The current nursing shortage differs from that of the 1980s, Gordon observes, in that back then there was a growing optimism that working conditions would improve-and indeed they did, to a point. Increased wages, clinical ladders, and the creation of the clinical nurse specialist role gave nurses hope that the respect and rewards due to them would be forthcoming.

 

It is the advent of what Gordon terms the "1-800-Mother-may-I" phenomenon of managed care (prior approvals, designated lengths of stay, protocols rather than personalized care) that is a new factor in the current shortage. It is not just the aging of the workforce that is a primary reason that hospitals cannot hire enough nurses to fill the demand today.
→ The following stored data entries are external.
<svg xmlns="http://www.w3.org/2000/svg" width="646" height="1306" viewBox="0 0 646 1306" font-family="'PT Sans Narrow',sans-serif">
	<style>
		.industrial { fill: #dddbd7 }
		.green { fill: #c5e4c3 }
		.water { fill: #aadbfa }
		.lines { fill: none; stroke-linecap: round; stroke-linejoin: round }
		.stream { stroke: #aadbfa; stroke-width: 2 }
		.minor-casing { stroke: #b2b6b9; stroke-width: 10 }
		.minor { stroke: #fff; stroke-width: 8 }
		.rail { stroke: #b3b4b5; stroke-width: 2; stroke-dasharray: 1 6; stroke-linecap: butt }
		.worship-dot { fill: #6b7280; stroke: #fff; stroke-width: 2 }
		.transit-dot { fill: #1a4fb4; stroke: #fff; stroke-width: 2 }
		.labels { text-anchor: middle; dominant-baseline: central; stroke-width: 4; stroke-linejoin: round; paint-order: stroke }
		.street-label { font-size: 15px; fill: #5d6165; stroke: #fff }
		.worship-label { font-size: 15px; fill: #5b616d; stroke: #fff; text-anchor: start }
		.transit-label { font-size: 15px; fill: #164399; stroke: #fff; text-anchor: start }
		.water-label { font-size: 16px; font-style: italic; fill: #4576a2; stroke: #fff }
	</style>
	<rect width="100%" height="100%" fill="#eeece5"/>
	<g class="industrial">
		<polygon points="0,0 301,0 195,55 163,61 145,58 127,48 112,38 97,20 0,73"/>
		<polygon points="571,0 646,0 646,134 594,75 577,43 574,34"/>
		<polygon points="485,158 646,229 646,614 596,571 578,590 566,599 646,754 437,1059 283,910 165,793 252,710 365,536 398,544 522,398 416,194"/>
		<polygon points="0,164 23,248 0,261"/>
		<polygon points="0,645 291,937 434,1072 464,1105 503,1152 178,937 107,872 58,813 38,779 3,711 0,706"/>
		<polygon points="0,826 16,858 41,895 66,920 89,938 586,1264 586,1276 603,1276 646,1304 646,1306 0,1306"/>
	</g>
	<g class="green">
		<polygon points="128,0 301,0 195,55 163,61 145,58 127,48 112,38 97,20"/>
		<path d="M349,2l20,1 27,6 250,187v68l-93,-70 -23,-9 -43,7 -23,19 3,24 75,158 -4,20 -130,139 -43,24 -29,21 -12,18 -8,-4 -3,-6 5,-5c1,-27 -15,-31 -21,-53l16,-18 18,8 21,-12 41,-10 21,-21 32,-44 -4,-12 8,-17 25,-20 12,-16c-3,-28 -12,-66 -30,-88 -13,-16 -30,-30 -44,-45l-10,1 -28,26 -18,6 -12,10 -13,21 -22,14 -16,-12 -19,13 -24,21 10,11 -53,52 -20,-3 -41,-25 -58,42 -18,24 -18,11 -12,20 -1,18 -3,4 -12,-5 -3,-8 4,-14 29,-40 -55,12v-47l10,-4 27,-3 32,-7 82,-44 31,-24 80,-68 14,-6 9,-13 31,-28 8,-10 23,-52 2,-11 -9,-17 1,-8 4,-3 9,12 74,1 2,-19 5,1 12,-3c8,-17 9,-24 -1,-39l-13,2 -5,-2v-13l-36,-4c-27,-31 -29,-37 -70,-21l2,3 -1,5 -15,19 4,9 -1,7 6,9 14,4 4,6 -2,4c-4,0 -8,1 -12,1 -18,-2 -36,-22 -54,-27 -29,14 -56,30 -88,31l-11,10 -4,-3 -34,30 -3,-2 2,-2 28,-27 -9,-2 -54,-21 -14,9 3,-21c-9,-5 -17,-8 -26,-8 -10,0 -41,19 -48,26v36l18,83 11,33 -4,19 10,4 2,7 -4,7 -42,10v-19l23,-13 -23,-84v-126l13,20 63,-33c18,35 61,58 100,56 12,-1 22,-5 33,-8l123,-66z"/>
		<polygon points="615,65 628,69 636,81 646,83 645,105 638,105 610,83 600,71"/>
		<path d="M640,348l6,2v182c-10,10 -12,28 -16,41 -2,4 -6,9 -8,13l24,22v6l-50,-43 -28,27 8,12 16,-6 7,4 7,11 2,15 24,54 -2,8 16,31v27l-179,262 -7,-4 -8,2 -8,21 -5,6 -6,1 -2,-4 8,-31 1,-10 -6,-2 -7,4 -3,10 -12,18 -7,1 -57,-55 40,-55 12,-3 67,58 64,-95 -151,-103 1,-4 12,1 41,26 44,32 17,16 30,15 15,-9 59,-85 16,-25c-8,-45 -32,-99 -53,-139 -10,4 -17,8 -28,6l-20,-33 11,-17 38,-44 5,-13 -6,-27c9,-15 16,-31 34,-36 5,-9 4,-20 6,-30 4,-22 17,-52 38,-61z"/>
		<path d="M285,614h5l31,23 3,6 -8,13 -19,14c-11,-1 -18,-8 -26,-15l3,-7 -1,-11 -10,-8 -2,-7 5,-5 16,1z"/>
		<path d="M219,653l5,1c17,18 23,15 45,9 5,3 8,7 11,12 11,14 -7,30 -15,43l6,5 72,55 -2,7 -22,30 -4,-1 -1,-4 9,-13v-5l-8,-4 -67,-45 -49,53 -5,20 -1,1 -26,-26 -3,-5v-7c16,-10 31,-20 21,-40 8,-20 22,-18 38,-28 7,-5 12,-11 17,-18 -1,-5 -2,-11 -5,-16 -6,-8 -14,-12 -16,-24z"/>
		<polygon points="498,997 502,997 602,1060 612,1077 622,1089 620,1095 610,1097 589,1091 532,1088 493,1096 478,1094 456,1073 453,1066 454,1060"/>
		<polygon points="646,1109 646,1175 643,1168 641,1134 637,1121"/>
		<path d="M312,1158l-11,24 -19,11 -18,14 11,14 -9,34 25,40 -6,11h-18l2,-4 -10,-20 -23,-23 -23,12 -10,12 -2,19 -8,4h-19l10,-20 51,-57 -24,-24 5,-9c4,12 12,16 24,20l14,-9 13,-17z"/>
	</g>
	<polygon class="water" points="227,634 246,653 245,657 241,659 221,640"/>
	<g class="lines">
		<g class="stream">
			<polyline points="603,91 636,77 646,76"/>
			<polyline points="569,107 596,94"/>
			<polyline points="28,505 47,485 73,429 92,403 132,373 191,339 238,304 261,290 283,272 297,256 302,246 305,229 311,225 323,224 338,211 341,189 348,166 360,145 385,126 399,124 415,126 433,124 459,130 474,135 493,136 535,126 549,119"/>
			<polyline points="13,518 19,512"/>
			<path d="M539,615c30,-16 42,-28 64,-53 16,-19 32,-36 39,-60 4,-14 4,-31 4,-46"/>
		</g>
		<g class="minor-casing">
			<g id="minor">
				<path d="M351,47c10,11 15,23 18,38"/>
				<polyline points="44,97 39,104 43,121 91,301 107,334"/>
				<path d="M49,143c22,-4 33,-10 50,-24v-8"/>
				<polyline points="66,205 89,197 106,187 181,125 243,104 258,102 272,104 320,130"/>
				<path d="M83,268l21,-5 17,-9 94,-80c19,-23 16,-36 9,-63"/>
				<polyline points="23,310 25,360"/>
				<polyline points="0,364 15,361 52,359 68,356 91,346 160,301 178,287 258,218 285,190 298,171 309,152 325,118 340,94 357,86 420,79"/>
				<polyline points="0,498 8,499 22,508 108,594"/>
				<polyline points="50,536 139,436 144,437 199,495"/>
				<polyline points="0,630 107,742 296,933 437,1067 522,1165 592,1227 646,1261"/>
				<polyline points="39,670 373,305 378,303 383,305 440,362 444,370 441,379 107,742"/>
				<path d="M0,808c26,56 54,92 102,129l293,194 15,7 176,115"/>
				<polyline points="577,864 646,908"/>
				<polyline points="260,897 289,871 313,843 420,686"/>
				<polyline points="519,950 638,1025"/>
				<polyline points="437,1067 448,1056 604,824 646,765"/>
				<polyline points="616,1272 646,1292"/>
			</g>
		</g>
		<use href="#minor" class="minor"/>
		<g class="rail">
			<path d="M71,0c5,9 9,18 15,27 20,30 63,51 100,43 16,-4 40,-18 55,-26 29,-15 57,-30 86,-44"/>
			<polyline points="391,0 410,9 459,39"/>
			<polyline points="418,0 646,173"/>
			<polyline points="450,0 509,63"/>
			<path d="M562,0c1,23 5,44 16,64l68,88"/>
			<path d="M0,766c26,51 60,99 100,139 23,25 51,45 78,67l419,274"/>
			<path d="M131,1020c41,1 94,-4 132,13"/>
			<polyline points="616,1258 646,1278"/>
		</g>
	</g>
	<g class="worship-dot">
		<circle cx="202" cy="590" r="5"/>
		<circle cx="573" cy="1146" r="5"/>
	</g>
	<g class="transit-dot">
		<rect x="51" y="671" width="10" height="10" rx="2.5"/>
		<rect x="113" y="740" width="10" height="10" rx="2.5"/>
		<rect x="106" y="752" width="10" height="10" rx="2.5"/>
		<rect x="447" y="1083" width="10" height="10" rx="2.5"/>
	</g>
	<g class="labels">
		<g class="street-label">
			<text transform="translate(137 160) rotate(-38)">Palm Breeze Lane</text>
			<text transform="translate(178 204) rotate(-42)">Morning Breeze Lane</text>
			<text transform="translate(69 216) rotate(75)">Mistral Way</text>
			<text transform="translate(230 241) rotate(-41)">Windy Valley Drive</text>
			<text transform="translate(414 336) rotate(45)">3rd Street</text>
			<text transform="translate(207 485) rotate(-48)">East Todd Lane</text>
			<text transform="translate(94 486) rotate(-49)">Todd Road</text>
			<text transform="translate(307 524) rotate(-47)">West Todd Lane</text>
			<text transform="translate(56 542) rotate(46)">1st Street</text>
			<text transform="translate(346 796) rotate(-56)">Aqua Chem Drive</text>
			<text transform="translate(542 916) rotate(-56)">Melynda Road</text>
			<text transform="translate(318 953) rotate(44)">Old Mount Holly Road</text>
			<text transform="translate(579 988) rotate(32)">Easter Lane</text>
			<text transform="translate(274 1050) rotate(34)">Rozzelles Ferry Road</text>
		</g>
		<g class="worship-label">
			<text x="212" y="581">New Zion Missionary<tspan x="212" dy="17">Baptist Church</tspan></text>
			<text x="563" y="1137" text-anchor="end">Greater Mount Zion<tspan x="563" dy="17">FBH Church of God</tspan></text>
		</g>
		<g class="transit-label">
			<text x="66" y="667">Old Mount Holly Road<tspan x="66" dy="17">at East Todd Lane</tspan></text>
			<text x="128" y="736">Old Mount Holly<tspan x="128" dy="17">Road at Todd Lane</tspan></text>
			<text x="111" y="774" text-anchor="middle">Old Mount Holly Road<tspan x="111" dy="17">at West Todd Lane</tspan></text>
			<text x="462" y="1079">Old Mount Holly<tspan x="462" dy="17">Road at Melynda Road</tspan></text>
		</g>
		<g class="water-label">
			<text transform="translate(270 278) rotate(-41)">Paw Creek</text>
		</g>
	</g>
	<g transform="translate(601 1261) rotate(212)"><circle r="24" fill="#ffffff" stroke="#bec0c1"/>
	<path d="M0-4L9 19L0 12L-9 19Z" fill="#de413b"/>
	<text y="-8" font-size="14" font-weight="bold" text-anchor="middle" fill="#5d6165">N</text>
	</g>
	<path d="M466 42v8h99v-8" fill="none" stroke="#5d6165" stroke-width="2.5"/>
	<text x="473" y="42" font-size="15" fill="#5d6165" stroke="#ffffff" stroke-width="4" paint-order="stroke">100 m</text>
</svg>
In Gordon's view, the nurses of today are exhausted. While there are already not enough people to do the work because of a shortage of supply, the managerial acts of cost cutting contribute further by creating what Gordon calls a "shortage of nursing care." In addition to a shortage of nurses, Gordon says, we are also experiencing a shortage of nursing care, given time constraints, workload, and the addition of unlicensed caregivers who are not trained in assessment nor intervention. This new dynamic means that nurses no longer have time to prepare and maintain themselves emotionally nor physically to continue the ongoing stressful and demanding work in hospital settings, as hospitals are places where people suffer and die. The shortage of nursing care leads to a shortage of nurses, as current conditions create job dissatisfaction and a growing inability to recruit new entrants. Gordon notes that to continue to work in a stressful environment and to create the unique caring relationship as needed with each patient, nurses need enough time at the bedside in addition to time for their own personal renewal to be effective and to fulfill their jobs in a meaningful and rewarding manner.

 

"What about advanced practice nurses?" the reader might ask. "Aren't they a solution to the situation of lack of respect in the workplace?" Gordon addresses advanced practice as a double-edged sword. While advanced education is laudable, Gordon notes that many advanced practice nurses are being prepared for more autonomous clinic and community work, leaving the less prepared nurses to remain at the bedside, which only serves to erode working conditions for the majority of nurses who continue to be employed in hospital settings. Gordon calls this an internal migration within the profession and wonders how this is benefiting the profession as a whole.

 

Gordon writes of nurses at the bedside in this book. She purposefully and admittedly omits nurse managers, nurse executives, and nurse educators. While the majority of nurses in the profession do work in acute care and also at the bedside, to omit nurses who may be able to influence policy, working conditions, allocation of resources, communications, and the education of the next generation of nurses may be a weakness in the arguments and solutions presented. Gordon mentions that the general public may have erroneous perceptions of what a nurse is and does, and this may be a weakness of the book itself as well, given that nurses who do not work at the bedside are no less nurses for having taken a position of influence for the profession that is located in an office, in a university, or in Congress. Whatever the weaknesses of Gordon's book, it is a compelling and educational read, and is highly recommended for its insights and information.